Machine-readable hardware designs ▸
________________________
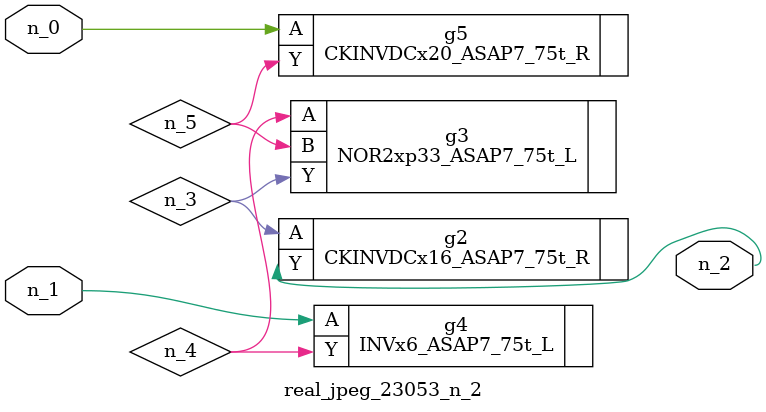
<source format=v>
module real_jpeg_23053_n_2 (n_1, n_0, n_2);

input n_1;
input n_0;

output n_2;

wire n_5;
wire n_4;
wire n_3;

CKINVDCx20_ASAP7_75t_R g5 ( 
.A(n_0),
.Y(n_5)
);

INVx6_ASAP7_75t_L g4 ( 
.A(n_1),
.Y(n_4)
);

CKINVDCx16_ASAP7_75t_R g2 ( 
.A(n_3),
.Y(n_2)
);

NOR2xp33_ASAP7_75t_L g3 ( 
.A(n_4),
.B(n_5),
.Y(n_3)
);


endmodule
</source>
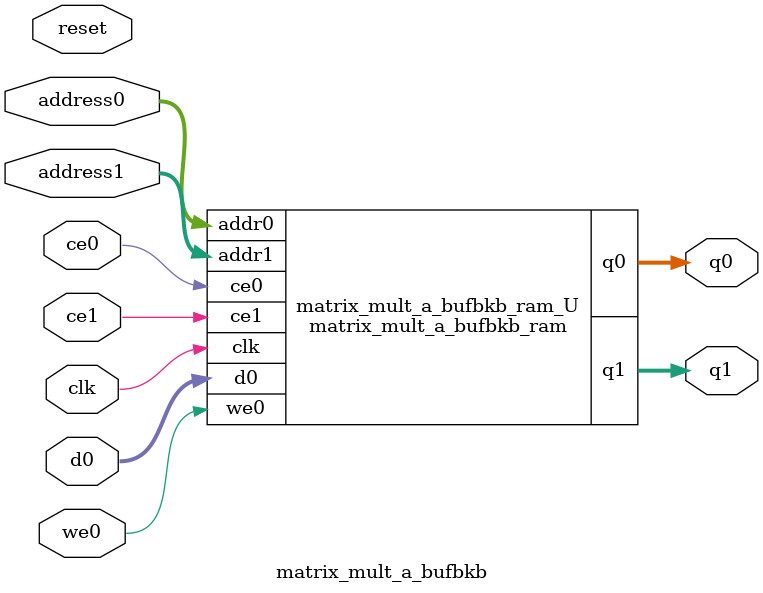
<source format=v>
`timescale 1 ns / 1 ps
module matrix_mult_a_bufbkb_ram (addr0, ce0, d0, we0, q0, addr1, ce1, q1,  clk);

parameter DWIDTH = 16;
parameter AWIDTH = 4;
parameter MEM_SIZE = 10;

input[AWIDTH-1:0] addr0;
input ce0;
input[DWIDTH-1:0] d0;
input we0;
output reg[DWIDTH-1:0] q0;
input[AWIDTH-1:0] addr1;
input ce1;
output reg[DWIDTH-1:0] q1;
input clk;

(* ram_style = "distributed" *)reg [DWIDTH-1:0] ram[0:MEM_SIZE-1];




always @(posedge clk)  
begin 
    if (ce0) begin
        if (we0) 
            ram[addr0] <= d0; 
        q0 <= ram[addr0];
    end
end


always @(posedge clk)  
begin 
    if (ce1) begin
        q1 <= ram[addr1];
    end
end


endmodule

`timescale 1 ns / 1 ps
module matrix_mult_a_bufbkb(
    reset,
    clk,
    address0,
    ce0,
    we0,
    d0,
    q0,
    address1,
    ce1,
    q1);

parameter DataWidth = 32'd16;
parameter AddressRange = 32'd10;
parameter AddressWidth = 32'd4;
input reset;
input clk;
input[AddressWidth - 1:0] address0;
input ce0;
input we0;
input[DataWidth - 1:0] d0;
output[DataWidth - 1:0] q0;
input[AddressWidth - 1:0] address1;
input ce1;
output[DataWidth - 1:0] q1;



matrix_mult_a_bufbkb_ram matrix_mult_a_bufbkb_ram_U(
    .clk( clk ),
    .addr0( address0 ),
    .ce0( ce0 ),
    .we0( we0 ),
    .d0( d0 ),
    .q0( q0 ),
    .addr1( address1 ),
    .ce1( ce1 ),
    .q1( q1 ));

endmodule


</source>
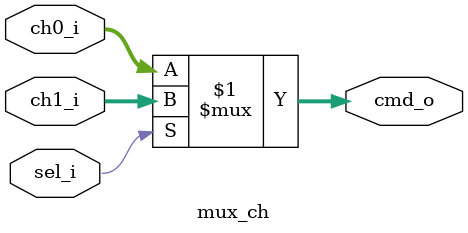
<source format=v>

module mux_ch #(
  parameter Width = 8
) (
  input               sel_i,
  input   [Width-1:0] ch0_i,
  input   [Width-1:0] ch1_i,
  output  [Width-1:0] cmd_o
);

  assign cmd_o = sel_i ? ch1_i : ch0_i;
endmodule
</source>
________________________
WHAT TO WORK ON ▸
Extract all lines of the records above that include "parameter".

ANSWER TO THIS TASK ▸
parameter DWIDTH = 16;
parameter AWIDTH = 4;
parameter MEM_SIZE = 10;
parameter DataWidth = 32'd16;
parameter AddressRange = 32'd10;
parameter AddressWidth = 32'd4;
  parameter Width = 8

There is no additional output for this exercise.